GSA Connects 2022 meeting in Denver, Colorado

Paper No. 273-27
Presentation Time: 2:00 PM-6:00 PM

STASIS IN NEOPHRONTOPS AMERICANUS (EGYPTIAN VULTURES) FROM LA BREA TAR PITS DURING THE LAST GLACIAL-INTERGLACIAL CYCLE


OLSON, Sara1, PROTHERO, Donald1, BALASSA, Daniella2 and SYVERSON, V.J.P.3, (1)Geological Sciences, California State Polytechnic University, Pomona, CA 91768, (2)Department of Geological Sciences, California State University of Long Beach, 9315 Burnet Ave #109, unit 109, North Hills, CA 91343, (3)Department of Geoscience, University of Wisconsin-Madison, 1215 W. Dayton St., Madison, WI 53703

According to conventional evolutionary theory, small changes in organisms from year to year, such as in the beaks of the Galápagos finches, are the mechanism by which birds evolve in response to environmental changes.

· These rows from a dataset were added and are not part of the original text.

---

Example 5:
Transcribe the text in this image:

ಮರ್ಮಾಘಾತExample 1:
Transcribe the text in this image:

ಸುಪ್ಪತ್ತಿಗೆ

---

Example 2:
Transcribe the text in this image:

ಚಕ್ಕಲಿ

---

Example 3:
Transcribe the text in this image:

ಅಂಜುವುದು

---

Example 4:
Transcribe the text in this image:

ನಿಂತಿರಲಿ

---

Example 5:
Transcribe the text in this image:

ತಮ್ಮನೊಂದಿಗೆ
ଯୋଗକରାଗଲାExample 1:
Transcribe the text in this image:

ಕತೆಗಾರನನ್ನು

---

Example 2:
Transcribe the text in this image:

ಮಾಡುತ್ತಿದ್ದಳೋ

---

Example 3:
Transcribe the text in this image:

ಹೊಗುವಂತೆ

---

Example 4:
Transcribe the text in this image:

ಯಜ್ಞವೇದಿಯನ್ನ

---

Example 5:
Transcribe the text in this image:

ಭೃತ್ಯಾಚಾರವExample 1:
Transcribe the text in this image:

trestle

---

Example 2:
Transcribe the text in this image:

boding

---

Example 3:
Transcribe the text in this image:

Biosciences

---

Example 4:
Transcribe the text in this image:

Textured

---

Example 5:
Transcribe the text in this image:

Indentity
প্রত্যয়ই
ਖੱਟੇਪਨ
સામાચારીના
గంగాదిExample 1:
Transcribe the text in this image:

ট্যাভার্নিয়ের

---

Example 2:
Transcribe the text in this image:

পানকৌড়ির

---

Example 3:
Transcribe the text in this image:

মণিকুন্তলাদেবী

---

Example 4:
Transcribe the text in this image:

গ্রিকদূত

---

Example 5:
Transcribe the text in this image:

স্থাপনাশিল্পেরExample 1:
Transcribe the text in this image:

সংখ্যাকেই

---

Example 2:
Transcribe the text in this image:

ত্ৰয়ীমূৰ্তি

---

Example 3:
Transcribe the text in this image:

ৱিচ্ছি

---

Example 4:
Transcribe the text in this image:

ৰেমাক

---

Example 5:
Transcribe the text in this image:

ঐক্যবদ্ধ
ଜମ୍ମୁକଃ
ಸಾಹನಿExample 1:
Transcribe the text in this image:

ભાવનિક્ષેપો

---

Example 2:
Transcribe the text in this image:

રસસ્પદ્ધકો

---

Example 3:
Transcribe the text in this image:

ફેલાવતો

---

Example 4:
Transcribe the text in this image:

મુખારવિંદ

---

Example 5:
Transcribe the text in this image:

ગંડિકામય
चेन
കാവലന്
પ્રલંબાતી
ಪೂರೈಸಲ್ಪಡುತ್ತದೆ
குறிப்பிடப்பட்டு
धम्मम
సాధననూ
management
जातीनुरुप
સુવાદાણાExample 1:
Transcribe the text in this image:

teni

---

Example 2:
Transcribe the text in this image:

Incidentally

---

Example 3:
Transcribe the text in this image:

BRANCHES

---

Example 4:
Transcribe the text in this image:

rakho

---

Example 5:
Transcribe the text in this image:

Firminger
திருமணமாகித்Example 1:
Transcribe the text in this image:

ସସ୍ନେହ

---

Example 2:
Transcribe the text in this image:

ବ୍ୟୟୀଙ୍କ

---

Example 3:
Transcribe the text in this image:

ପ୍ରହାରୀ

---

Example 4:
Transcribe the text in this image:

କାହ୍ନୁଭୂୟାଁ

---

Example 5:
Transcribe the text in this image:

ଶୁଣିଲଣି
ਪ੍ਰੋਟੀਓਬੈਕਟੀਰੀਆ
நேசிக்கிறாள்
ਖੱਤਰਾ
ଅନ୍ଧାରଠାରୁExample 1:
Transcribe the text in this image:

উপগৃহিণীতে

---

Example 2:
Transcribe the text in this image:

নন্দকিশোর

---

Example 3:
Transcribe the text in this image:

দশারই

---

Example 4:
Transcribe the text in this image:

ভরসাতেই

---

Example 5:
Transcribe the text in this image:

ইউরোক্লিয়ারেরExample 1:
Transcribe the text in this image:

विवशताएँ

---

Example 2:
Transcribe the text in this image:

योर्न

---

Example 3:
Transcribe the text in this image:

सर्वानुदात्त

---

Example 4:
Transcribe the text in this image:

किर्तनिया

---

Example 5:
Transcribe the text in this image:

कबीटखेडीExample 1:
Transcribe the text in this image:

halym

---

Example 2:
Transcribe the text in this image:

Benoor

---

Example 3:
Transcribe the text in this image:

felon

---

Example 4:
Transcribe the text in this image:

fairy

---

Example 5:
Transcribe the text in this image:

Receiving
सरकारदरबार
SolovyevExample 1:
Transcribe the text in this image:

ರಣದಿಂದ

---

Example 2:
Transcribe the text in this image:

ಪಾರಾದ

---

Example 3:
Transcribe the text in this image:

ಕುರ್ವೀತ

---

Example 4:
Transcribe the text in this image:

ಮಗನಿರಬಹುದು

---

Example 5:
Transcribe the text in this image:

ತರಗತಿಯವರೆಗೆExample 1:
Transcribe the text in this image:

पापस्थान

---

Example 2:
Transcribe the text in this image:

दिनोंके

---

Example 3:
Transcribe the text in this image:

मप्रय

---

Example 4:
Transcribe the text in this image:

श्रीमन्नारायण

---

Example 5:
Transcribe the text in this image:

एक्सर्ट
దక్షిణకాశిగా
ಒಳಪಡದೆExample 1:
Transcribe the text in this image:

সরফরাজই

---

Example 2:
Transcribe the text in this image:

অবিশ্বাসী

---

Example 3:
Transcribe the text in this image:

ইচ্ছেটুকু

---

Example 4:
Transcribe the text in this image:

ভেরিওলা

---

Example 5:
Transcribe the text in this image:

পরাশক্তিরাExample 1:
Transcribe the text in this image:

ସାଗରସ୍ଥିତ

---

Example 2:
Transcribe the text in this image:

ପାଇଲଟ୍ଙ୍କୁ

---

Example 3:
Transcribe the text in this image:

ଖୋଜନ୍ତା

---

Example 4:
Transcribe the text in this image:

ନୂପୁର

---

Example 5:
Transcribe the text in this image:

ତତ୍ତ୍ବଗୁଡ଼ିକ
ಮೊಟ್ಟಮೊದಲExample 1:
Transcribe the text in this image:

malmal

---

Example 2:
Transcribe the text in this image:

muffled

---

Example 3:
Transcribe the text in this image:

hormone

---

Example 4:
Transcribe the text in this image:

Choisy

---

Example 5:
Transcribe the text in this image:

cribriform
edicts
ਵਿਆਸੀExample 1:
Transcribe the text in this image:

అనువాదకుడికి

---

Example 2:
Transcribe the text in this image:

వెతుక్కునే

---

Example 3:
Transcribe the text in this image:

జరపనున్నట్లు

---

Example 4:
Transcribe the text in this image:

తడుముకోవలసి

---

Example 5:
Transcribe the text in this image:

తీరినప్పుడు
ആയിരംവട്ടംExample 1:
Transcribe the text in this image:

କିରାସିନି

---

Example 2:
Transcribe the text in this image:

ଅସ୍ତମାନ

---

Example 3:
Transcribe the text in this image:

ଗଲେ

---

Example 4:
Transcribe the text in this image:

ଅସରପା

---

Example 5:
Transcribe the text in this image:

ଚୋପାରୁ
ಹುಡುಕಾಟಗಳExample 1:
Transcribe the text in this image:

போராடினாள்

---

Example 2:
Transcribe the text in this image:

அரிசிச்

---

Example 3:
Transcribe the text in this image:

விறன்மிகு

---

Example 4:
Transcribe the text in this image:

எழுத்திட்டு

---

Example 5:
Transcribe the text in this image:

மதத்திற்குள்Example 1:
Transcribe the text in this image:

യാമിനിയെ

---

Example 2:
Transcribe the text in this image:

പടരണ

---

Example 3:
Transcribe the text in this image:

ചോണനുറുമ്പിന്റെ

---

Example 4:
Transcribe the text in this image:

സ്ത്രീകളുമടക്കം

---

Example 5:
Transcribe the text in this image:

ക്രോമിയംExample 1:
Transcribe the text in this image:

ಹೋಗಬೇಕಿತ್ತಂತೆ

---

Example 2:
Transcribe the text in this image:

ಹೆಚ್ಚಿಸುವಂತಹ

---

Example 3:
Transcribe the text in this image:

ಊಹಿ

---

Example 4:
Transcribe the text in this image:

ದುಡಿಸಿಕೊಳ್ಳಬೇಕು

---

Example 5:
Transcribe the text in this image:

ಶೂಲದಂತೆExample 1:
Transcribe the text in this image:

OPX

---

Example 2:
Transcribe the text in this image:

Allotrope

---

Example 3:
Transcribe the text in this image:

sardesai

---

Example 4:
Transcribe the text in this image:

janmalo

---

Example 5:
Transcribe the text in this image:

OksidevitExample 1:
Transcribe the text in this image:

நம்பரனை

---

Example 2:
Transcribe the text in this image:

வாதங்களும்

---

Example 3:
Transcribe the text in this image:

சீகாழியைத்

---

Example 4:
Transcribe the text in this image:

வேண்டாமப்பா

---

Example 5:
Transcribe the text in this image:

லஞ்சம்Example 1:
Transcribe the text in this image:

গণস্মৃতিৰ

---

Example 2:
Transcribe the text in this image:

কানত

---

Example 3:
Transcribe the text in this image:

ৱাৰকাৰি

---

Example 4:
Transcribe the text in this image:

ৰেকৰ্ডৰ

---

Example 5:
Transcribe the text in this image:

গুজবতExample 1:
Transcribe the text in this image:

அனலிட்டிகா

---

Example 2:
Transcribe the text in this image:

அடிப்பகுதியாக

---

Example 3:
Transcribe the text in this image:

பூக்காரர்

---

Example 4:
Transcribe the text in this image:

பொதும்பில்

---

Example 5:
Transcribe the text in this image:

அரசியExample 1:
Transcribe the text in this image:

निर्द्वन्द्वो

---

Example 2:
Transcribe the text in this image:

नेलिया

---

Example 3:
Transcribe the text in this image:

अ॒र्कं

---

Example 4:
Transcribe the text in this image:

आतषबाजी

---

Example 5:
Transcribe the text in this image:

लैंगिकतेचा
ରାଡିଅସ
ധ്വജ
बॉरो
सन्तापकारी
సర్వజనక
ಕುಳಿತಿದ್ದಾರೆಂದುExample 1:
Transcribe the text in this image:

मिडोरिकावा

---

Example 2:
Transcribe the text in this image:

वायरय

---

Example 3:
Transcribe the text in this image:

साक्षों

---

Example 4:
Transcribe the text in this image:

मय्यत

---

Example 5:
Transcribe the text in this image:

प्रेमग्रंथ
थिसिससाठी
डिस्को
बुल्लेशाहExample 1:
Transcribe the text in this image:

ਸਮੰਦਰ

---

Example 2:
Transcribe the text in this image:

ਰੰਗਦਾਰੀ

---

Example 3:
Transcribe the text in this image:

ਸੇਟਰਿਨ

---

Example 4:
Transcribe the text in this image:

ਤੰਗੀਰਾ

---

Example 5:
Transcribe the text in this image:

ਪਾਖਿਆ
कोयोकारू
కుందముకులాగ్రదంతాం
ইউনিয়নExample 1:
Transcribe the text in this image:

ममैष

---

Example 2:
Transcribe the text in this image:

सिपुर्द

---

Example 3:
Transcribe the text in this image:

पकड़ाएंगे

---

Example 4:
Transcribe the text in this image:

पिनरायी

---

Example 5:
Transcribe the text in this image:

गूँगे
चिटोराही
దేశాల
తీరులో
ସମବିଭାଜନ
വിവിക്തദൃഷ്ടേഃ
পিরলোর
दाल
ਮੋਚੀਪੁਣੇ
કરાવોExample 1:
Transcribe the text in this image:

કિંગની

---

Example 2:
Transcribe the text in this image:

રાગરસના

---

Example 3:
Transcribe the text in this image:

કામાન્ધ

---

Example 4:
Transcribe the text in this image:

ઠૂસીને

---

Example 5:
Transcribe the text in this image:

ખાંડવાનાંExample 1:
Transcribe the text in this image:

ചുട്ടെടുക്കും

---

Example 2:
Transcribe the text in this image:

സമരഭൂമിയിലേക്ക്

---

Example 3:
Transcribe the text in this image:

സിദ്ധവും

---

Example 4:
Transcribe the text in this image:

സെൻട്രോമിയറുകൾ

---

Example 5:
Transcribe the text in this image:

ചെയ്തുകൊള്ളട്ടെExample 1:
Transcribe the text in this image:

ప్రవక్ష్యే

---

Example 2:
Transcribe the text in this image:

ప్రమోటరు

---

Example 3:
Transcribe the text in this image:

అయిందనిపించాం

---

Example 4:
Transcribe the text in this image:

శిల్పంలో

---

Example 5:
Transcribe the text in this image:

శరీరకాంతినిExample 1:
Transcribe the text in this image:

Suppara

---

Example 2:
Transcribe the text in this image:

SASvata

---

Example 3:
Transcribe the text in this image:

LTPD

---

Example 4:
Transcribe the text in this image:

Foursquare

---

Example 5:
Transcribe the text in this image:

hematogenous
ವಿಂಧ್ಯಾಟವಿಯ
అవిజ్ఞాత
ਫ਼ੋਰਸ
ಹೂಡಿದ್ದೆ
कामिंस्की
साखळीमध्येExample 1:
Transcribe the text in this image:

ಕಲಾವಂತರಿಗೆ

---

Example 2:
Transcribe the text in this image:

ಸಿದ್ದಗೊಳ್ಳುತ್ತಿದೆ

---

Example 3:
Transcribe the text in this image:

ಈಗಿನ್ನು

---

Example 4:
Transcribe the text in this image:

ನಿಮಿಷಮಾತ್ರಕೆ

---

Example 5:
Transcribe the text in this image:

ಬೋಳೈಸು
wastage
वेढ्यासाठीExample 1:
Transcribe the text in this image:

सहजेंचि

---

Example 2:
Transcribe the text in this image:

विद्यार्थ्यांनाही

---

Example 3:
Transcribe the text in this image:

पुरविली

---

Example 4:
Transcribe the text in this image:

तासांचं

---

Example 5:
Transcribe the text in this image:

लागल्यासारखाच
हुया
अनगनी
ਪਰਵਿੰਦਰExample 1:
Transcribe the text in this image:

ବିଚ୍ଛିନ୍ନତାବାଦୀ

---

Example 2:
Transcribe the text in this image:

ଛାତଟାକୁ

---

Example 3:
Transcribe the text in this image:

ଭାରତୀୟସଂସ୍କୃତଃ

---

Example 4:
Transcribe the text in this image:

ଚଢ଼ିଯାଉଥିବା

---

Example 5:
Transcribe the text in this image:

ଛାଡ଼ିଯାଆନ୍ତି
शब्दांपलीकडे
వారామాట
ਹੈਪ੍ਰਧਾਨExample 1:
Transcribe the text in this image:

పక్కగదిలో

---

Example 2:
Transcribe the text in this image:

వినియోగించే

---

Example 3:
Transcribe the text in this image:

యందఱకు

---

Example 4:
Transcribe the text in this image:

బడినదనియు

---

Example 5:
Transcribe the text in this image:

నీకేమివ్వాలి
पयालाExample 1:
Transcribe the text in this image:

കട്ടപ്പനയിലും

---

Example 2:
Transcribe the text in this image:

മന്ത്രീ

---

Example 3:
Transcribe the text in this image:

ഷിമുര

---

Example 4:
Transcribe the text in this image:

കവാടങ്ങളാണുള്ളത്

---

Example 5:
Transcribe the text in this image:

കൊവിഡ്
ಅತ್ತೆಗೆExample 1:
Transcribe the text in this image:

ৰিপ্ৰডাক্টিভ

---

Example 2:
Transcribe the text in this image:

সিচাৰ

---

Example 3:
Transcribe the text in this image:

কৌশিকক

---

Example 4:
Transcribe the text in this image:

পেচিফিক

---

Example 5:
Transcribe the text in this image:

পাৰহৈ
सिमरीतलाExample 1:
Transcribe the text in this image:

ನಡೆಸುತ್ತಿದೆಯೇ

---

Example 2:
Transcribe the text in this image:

Yet, all published studies of the fossil birds at Rancho La Brea have found no evidence of evolutionary responses to the glacial-interglacial cycle climate changes over the last 35,000 years. None of the birds exhibit any change in body size or limb proportions, even during the last glacial maximum about 18,000-20,000 years ago, when snowy coniferous forests replaced the southern California chaparral. To further assess this conclusion, we measured the leg bones of Neophrontops americanus, an extinct relative of the Egyptian vulture. We found complete stasis from 37,000 years ago until the end of the Pleistocene in size and limb robustness. This is consistent with the idea that small-scale changes, as seen in Galápagos finches, are random fluctuations around a mean and do not lead to speciation. Instead, the data show that speciation and lasting morphological change rarely occur over short time scales and are only visible in long-term records of hundreds of thousands to millions of years.